# Anyone have a Bentley Lighter? how to refill?



## Leafs42084 (Sep 15, 2010)

So a long long time ago, I bought an old lighter from one of those mall kiosk tables...

its a bentley lighter, and it works pretty well. It may be my favorite lighter if it wasnt empty...

so upon research, ive learnt that when these lighters were made, you had to buy replacement tanks. That seems impractical... has anyone with this lighter figured out how to refill the tank?

they look like this: 









cant seem to find a picture online of the tank

thanks for any help!


----------



## Leafs42084 (Sep 15, 2010)

ok. I found a picture but its on ebay...

its this cartridge: 1966 BENTLEY Butane Cigarette LIGHTER AD~cartridge on eBay.ca (item 290516025669 end time 24-Feb-11 10:00:28 EST)


----------



## seanboii (Feb 27, 2009)

Pinched this from a different forum, hope it works for you.

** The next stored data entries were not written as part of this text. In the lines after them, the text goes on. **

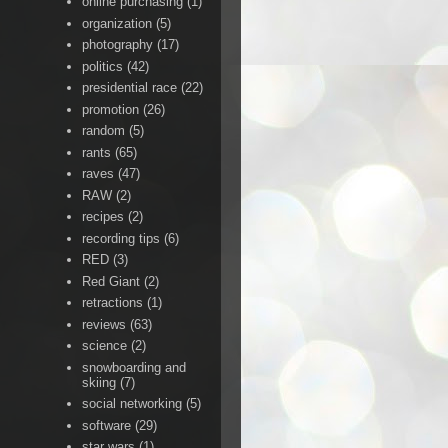
online purchasing
(1)
organization
(5)
photography
(17)
politics
(42)
presidential race
(22)
promotion
(26)
random
(5)
rants
(65)
raves
(47)
RAW
(2)
recipes
(2)
recording tips
(6)
RED
(3)
Red Giant
(2)
retractions
(1)
reviews
(63)
science
(2)
snowboarding and
skiing
(7)
social networking
(5)
software
(29)
star wars
(1)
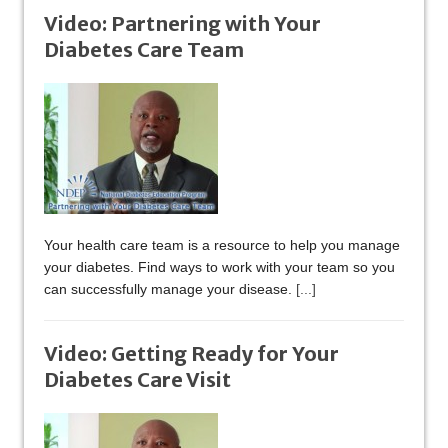
Video: Partnering with Your
Diabetes Care Team
Your health care team is a resource to help you manage
your diabetes. Find ways to work with your team so you
can successfully manage your disease.
[...]
Video: Getting Ready for Your
Diabetes Care Visit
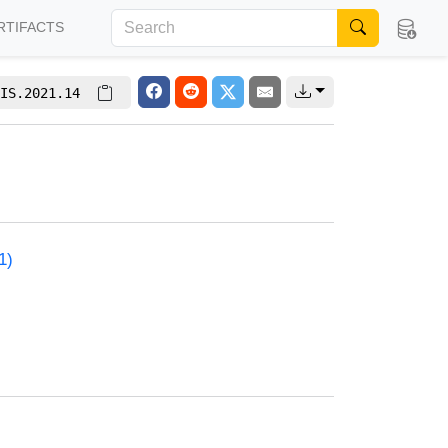
RTIFACTS
IS.2021.14
1)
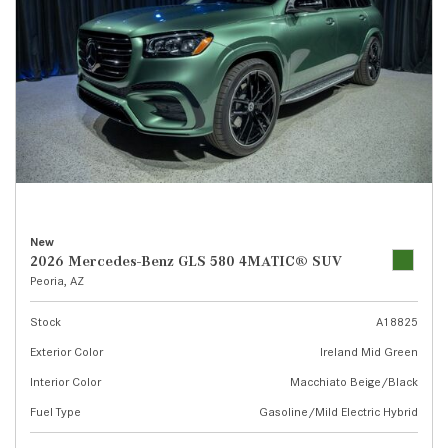
New
2026 Mercedes-Benz GLS 580 4MATIC® SUV
Peoria, AZ
Stock
A18825
Exterior Color
Ireland Mid Green
Interior Color
Macchiato Beige/Black
Fuel Type
Gasoline/Mild Electric Hybrid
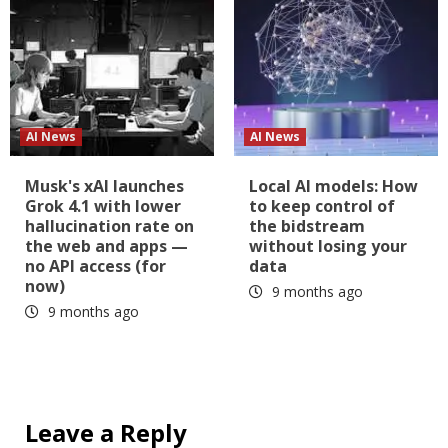
AI News
AI News
Musk's xAI launches
Local AI models: How
Grok 4.1 with lower
to keep control of
hallucination rate on
the bidstream
the web and apps —
without losing your
no API access (for
data
now)
9 months ago
9 months ago
Leave a Reply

> I made sure there was no flint in the lighter, pushed the ignition which opened the valve and pushed the butane refill nozzle down at the same time.


----------



## Leafs42084 (Sep 15, 2010)

seanboii said:


> Pinched this from a different forum, hope it works for you.


Thanks for your help, but I found this thread earlier and tried.

Perhaps I have a different lighter from the other guy because only an insignificant amount of butane went into the tank... it ends up just going everywhere except inside the tank lol


----------